**Page excerpt:**
13404776285?profile=RESIZE_400xMachines, appliances, gizmos, and contraptions have always been a part of illustration, enabling illustrators to transform their thoughts into real-life forms. The machine’s abilities, aesthetics, and impacts on humanity have always been a source of inspiration and concern. With the discussion raging around artificial intelligence as a game-changing technology, and when computers seem to inextricably serve as parts of creation and of our lives, perhaps it is time to take stock and consider the long-established but fluctuating relationship between illustration and the machine.

From the industrial printing press (once considered the most advanced and disruptive technology) to a symbol of artisanal craftsmanship, from the camera obscura to drawing tablets, from the phenakistiscope to smartphones-within illustration, machines are not only an integral part of the process of creation but also, within reproduction and distribution, they have a defining role in actualising and professionalising the illustrator’s work. Throughout time, analogue and multimedia devices have offered new image–text relationships, bringing new modalities to illustration such as movement, touch and sound.

The digital has offered data visualisation; detailed, calculated modulation; and access to nano and macro worlds, expanding the illustrator’s visual language and scope. Self-made contraptions, and emergent technologies such as digital lenses and wearables open new avenues for innovative visual experiences. Illustrators, by applying their creative visual knowledge and participating in the innovation of scientific tools, have expanded the possibilities of machines. The long history of illustrating machines not only shows the art of technical drawing, but also our aesthetic fascination with them. All these developments show how the machine, celebrated as an advancing technology, has significantly expanded creative capabilities across both traditional and emerging media.

**Work order 1:**
Answer these questions from the passage on illustration and the machine:
(a) What was the industrial printing press once considered?
(b) Which new modalities have analogue and multimedia devices brought to illustration?
(c) Access to which worlds has the digital offered?

Data entries:
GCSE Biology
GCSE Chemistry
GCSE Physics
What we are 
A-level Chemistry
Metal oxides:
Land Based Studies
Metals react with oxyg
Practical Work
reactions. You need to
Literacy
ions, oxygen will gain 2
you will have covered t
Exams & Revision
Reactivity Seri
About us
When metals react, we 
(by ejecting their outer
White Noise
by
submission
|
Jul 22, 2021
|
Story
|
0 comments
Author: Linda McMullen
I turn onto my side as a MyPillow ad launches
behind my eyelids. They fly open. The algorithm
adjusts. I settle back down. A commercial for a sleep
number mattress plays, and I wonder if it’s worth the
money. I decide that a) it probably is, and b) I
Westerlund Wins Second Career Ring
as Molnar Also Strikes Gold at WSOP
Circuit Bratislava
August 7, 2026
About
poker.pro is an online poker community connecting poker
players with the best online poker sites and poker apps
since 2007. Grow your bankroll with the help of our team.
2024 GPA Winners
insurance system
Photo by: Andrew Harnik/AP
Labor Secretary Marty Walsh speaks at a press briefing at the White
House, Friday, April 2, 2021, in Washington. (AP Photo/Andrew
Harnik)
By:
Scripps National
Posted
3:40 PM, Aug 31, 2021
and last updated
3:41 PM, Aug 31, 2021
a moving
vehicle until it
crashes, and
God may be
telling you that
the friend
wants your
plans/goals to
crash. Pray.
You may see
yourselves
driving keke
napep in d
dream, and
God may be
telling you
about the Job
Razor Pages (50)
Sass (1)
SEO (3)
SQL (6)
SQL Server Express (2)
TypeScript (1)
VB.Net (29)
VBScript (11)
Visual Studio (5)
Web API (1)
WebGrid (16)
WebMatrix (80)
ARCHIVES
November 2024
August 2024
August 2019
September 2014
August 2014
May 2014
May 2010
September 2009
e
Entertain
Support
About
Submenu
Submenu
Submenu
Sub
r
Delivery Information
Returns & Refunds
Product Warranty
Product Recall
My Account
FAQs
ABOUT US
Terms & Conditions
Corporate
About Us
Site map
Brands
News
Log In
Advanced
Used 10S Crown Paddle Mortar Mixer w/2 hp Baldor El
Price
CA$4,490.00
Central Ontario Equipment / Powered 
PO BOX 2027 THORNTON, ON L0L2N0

**Work order 2:**
Render the part of the data entries that opens with their first line and closes with the line containing "House, Friday, April" as a numbered list, leaving out blank lines.

**Task output 1:**
(a) The most advanced and disruptive technology.
(b) Movement, touch and sound.
(c) Nano and macro worlds.

**Task output 2:**
1. GCSE Biology
2. GCSE Chemistry
3. GCSE Physics
4. What we are 
5. A-level Chemistry
6. Metal oxides:
7. Land Based Studies
8. Metals react with oxyg
9. Practical Work
10. reactions. You need to
11. Literacy
12. ions, oxygen will gain 2
13. you will have covered t
14. Exams & Revision
15. Reactivity Seri
16. About us
17. When metals react, we 
18. (by ejecting their outer
19. White Noise
20. by
21. submission
22. |
23. Jul 22, 2021
24. |
25. Story
26. |
27. 0 comments
28. Author: Linda McMullen
29. I turn onto my side as a MyPillow ad launches
30. behind my eyelids. They fly open. The algorithm
31. adjusts. I settle back down. A commercial for a sleep
32. number mattress plays, and I wonder if it’s worth the
33. money. I decide that a) it probably is, and b) I
34. Westerlund Wins Second Career Ring
35. as Molnar Also Strikes Gold at WSOP
36. Circuit Bratislava
37. August 7, 2026
38. About
39. poker.pro is an online poker community connecting poker
40. players with the best online poker sites and poker apps
41. since 2007. Grow your bankroll with the help of our team.
42. 2024 GPA Winners
43. insurance system
44. Photo by: Andrew Harnik/AP
45. Labor Secretary Marty Walsh speaks at a press briefing at the White
46. House, Friday, April 2, 2021, in Washington. (AP Photo/Andrew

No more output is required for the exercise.